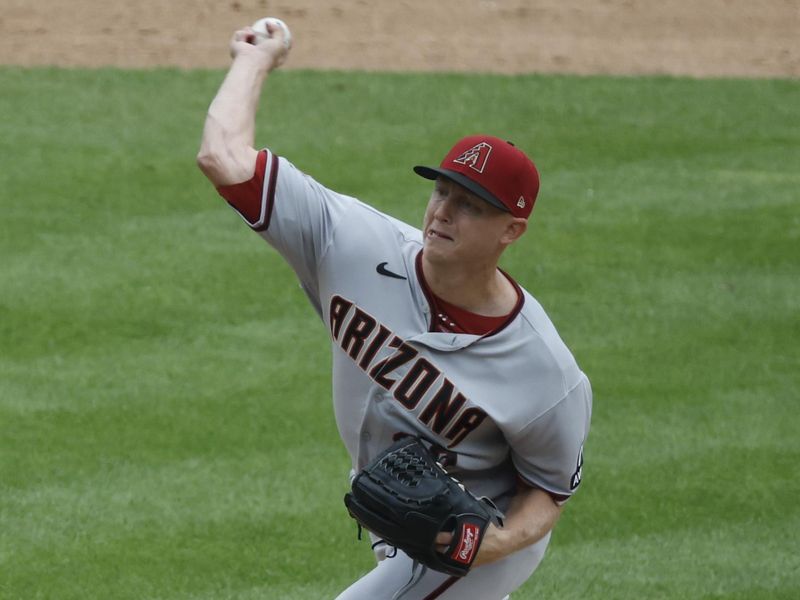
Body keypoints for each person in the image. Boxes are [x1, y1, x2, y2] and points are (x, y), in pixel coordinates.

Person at [197, 21, 592, 600]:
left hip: (476, 545)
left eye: (471, 206)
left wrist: (486, 545)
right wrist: (253, 59)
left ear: (512, 229)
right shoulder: (352, 241)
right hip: (406, 533)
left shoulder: (547, 374)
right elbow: (223, 156)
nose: (444, 213)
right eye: (443, 192)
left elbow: (549, 493)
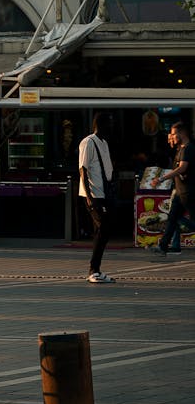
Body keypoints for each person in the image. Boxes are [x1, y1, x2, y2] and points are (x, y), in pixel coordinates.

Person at [78, 112, 115, 284]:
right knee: (104, 228)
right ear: (101, 124)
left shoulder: (104, 143)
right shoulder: (88, 142)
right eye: (109, 123)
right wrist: (89, 197)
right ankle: (94, 270)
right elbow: (83, 170)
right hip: (93, 194)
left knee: (104, 230)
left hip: (104, 193)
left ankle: (96, 269)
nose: (111, 127)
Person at [151, 120, 194, 257]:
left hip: (189, 192)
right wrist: (171, 141)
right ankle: (163, 246)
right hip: (180, 192)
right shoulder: (181, 148)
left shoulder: (189, 148)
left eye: (174, 134)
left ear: (182, 133)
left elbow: (182, 168)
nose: (173, 136)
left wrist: (162, 178)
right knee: (172, 218)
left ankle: (164, 246)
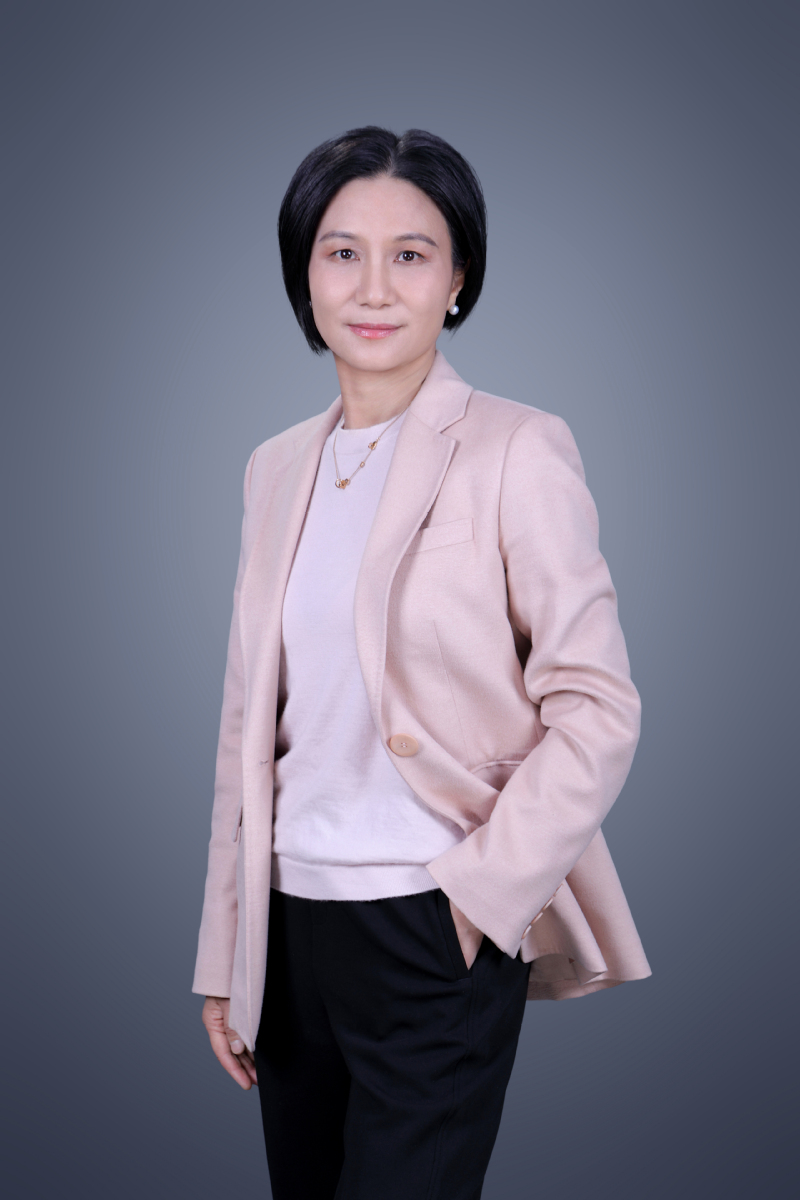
#####
With the line containing "nose: (111, 127)" as the first line and the last line of the listing as the final one, reproduce that span exactly, without pictures.

[REPLY TO THE TASK]
nose: (111, 127)
Person at [151, 120, 194, 257]:
left hip: (189, 192)
right wrist: (171, 141)
right ankle: (163, 246)
right hip: (180, 192)
right shoulder: (181, 148)
left shoulder: (189, 148)
left eye: (174, 134)
left ear: (182, 133)
left elbow: (182, 168)
nose: (173, 136)
left wrist: (162, 178)
right knee: (172, 218)
left ankle: (164, 246)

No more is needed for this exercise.